Detailed Explanation:
A natural person is an individual human being (not a corporation or business entity) who may engage in economic activities, such as freelancing, self-employment, or owning sole proprietorships.
Corporate Tax Applicability:
Corporate Tax on Individuals: Although the UAE corporate tax primarily targets businesses, natural persons may also be liable for corporate tax if they engage in commercial activities that generate income above the set threshold (AED 375,000 annually).
Exemptions for Individuals: Not all individuals are subject to corporate tax. Salary income, dividends, and other personal income sources (unrelated to business activity) remain exempt from corporate tax.
When is a Natural Person Taxable: If a natural person conducts a business or commercial activity, such as running a sole proprietorship or earning income from freelancing, they may be liable to corporate tax if their income exceeds the threshold.
Business Activities of Natural Persons:
Freelancers, consultants, and small business owners who operate under a trade license or conduct economic activities are classified as natural persons under corporate tax law.
A freelance web developer earning more than AED 375,000 annually will be subject to corporate tax on the profits made from their business activities.
Exemptions for Natural Persons:
Salaries and Personal Income: Salaried individuals or those with personal investments are not subject to corporate tax.
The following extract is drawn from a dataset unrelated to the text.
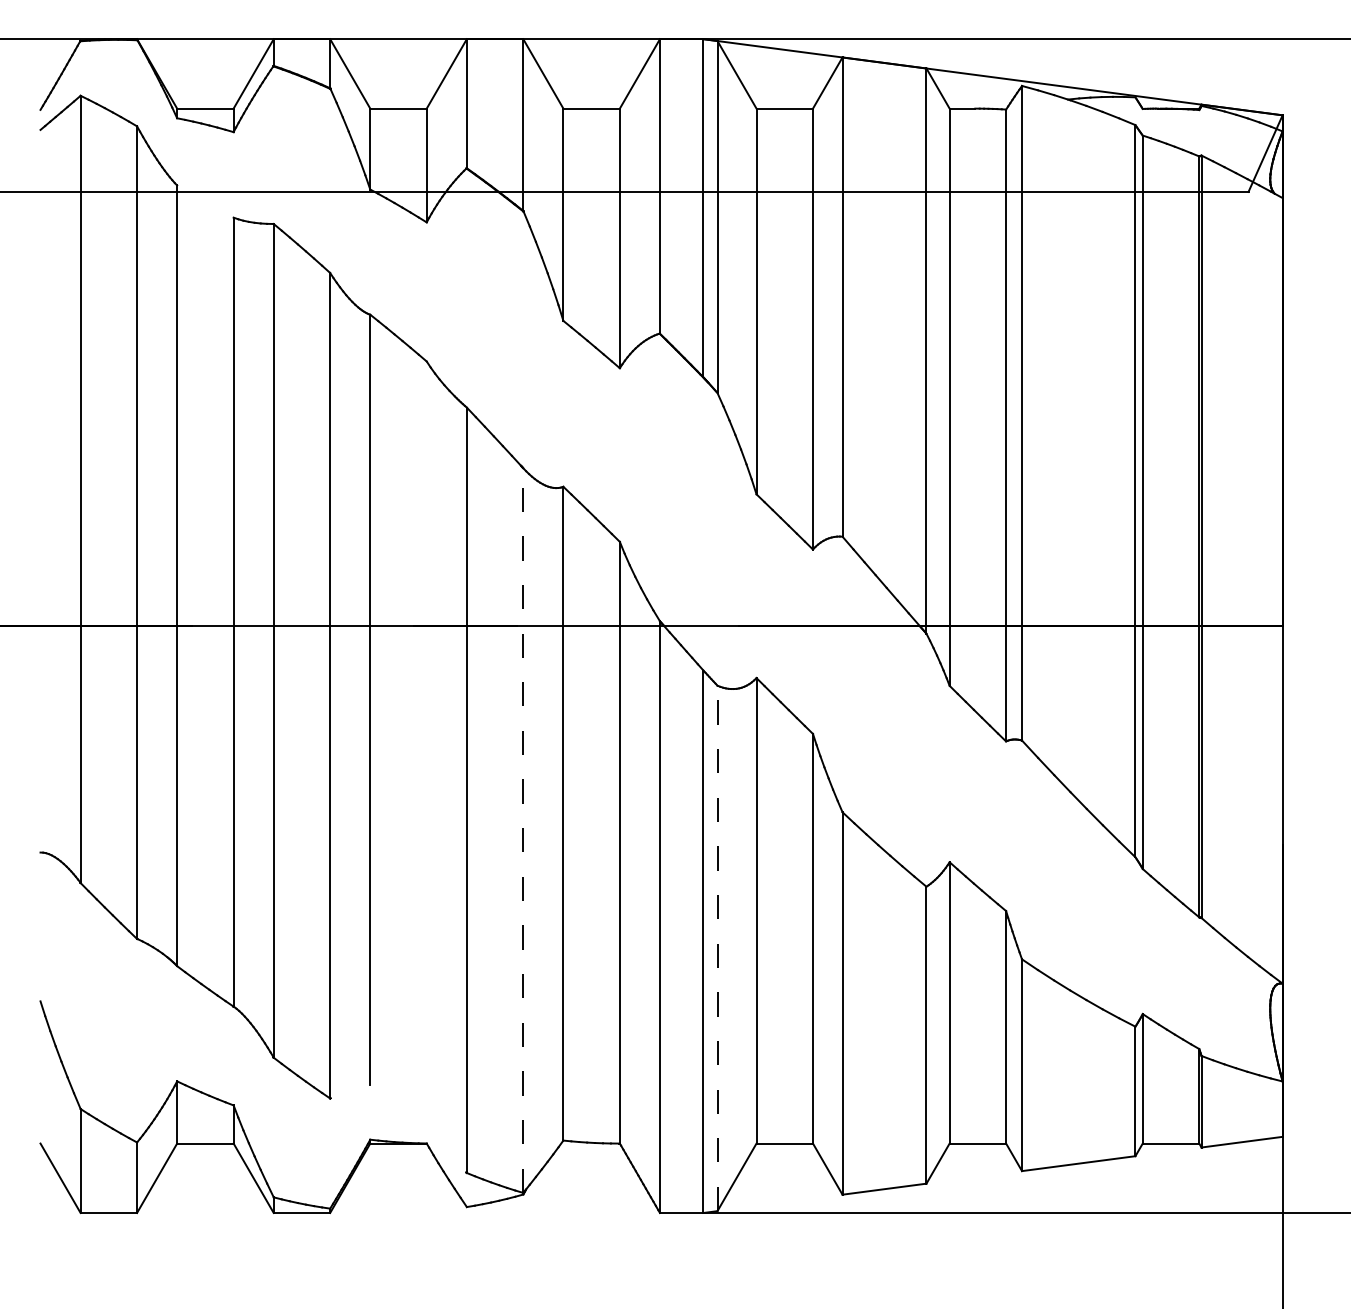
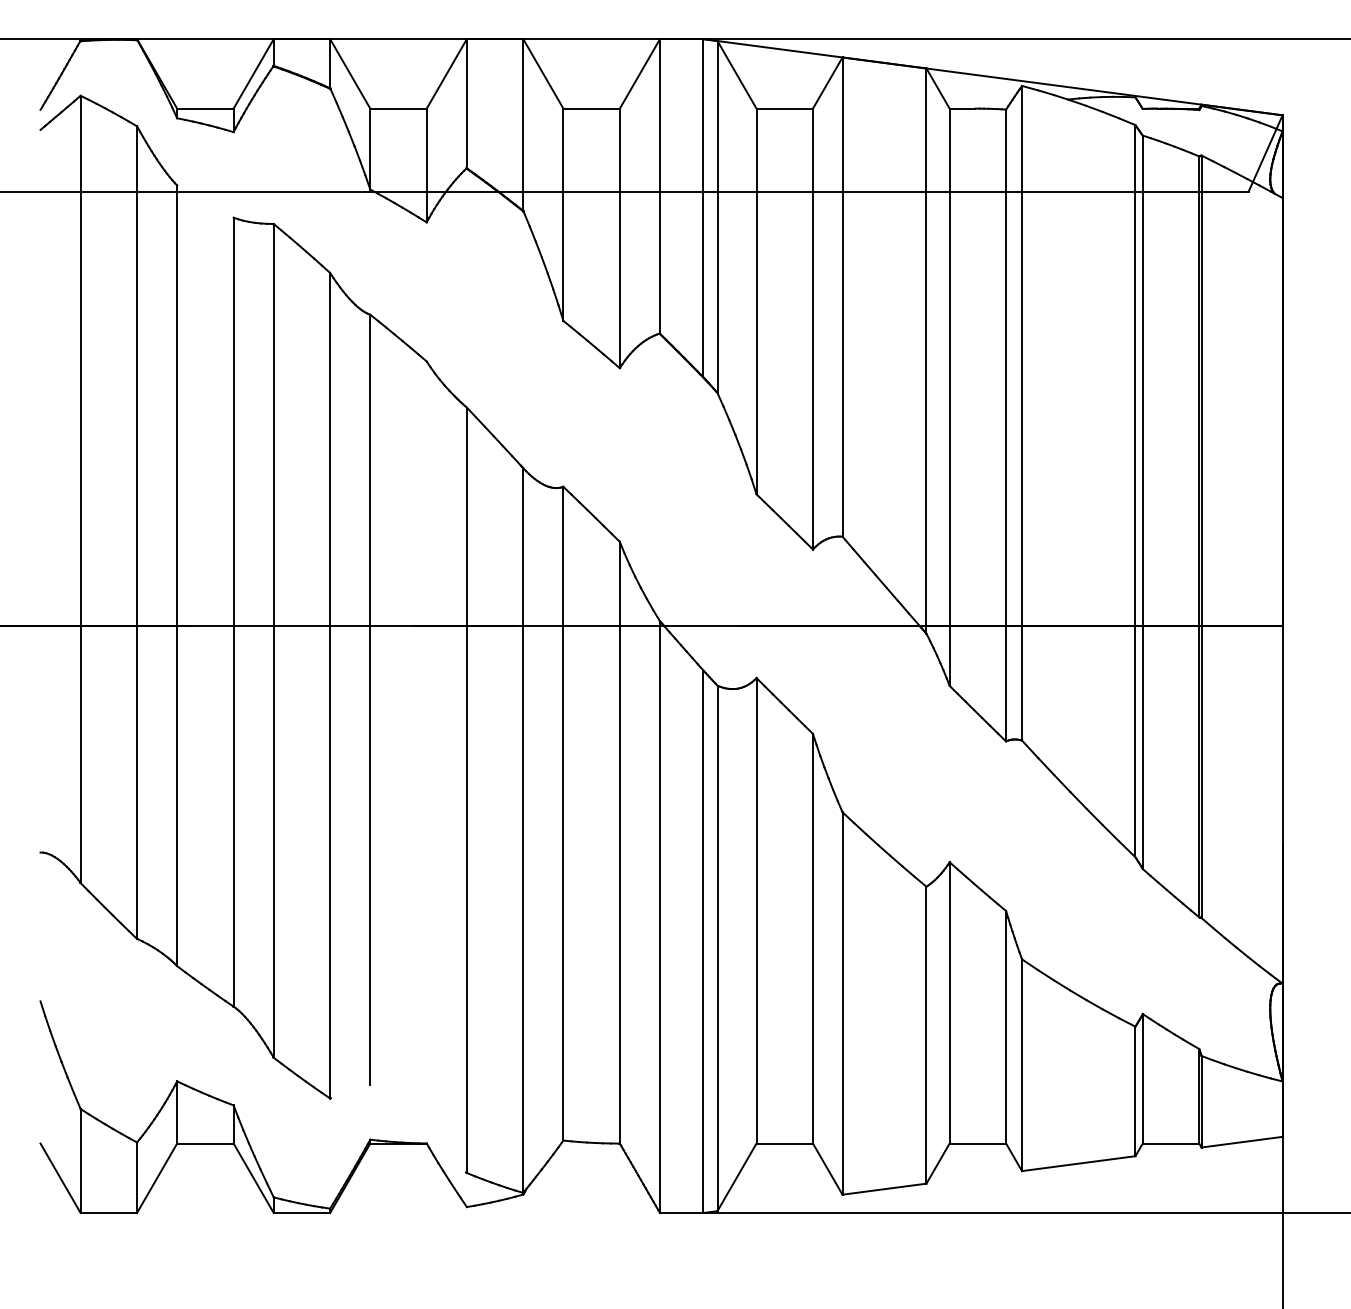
line at (523, 830): dashed -> solid
line at (717, 948): dashed -> solid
Passive Income: Income from real estate held in a personal capacity, dividends from shares, and savings do not fall under corporate tax.
Corporate tax and VAT are essential revenue streams for the UAE government, yet they apply differently based on the nature of the activity. VAT impacts consumption, while corporate tax is a profit-based tax primarily targeting businesses. For natural persons, corporate tax may apply if they are conducting business activities above the threshold.